### EXERCISE BRIEF
Write out the data again exactly, skipping every picture.

*** DATASET EXTRACT Section Begins ***

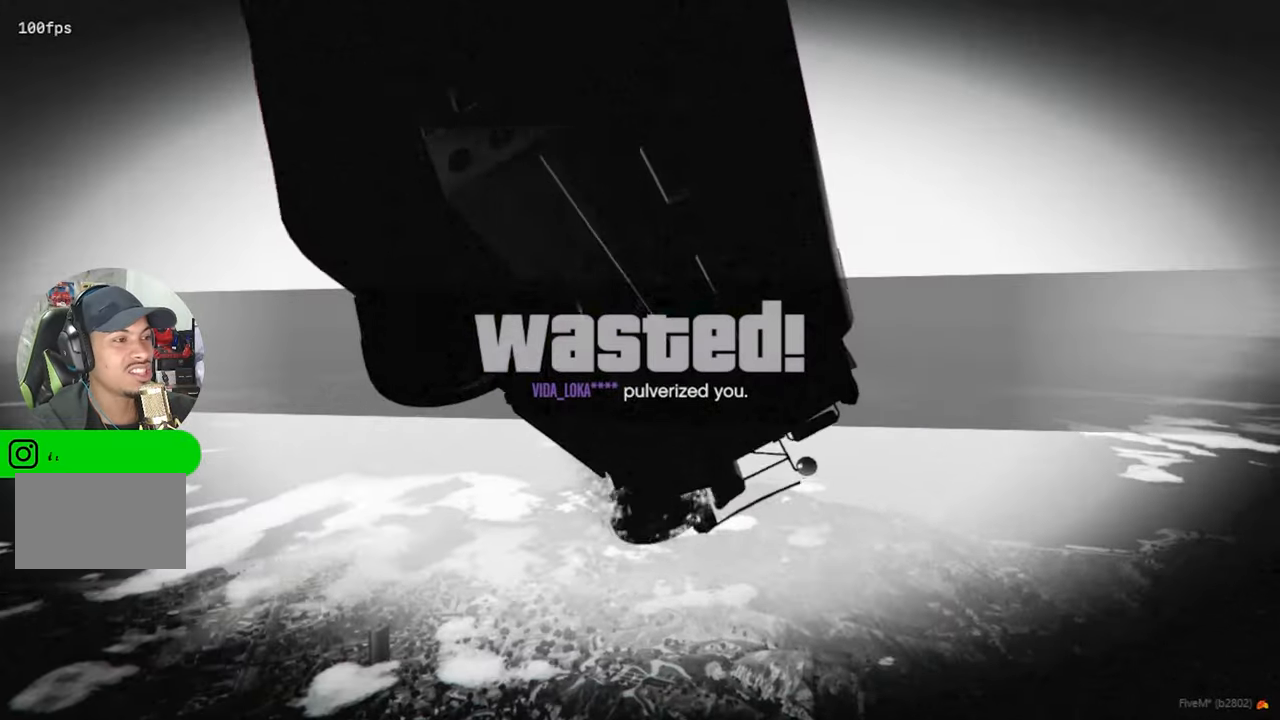
{"keys": [], "mouse": [], "mouse_move": "still", "events": []}
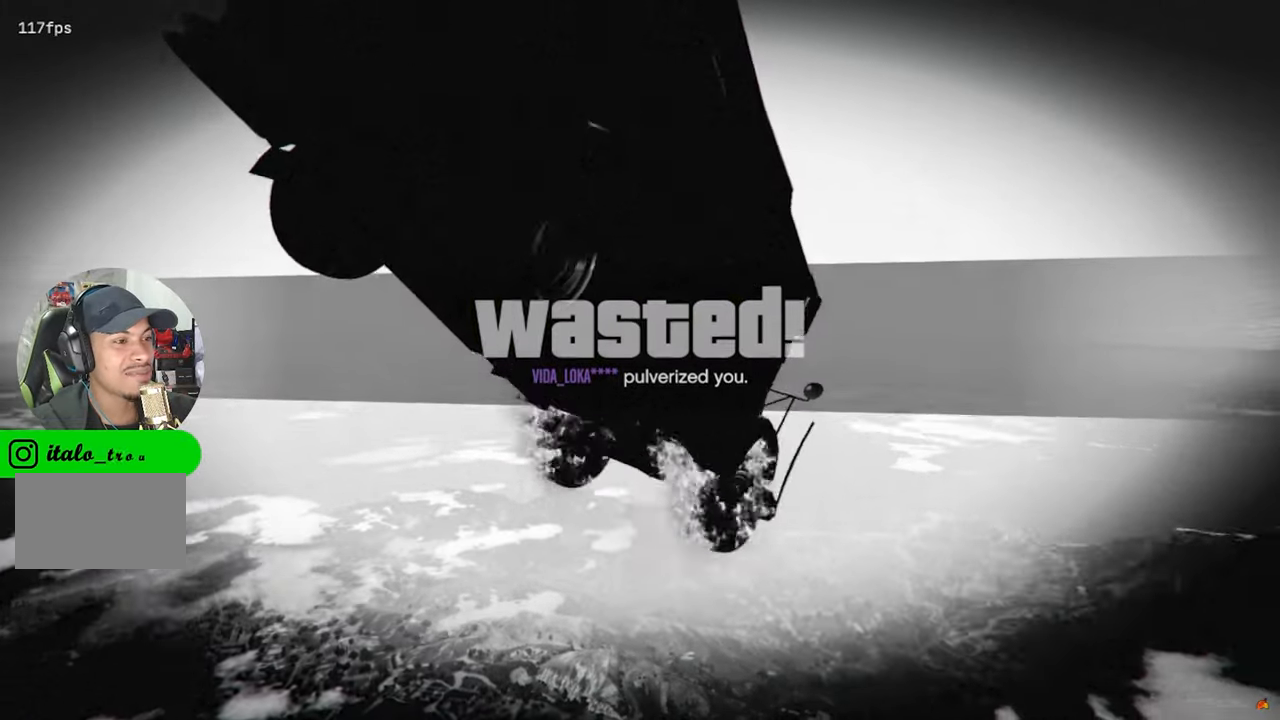
{"keys": [], "mouse": [], "mouse_move": "still", "events": []}
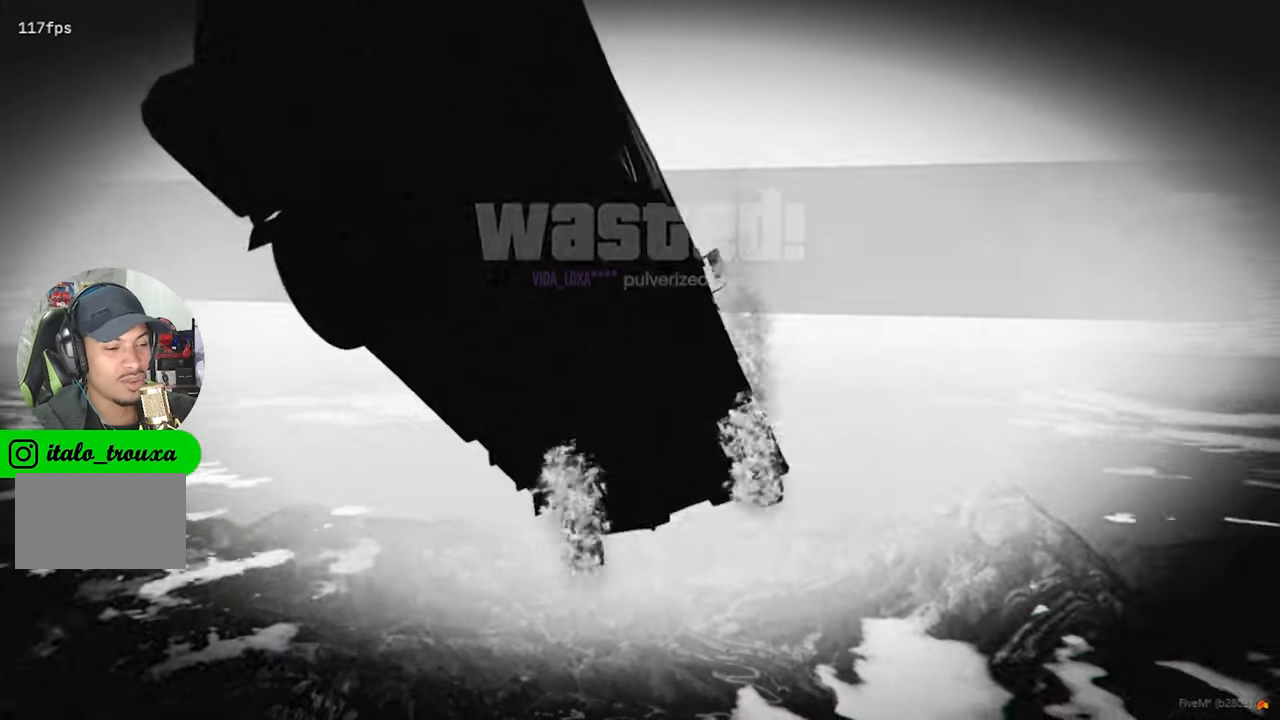
{"keys": [], "mouse": [], "mouse_move": "still", "events": [[17, "e", "down"], [100, "e", "up"]]}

*** DATASET EXTRACT Section Ends ***

### EXERCISE OUTPUT
{"keys": [], "mouse": [], "mouse_move": "still", "events": []}
{"keys": [], "mouse": [], "mouse_move": "still", "events": []}
{"keys": [], "mouse": [], "mouse_move": "still", "events": [[17, "e", "down"], [100, "e", "up"]]}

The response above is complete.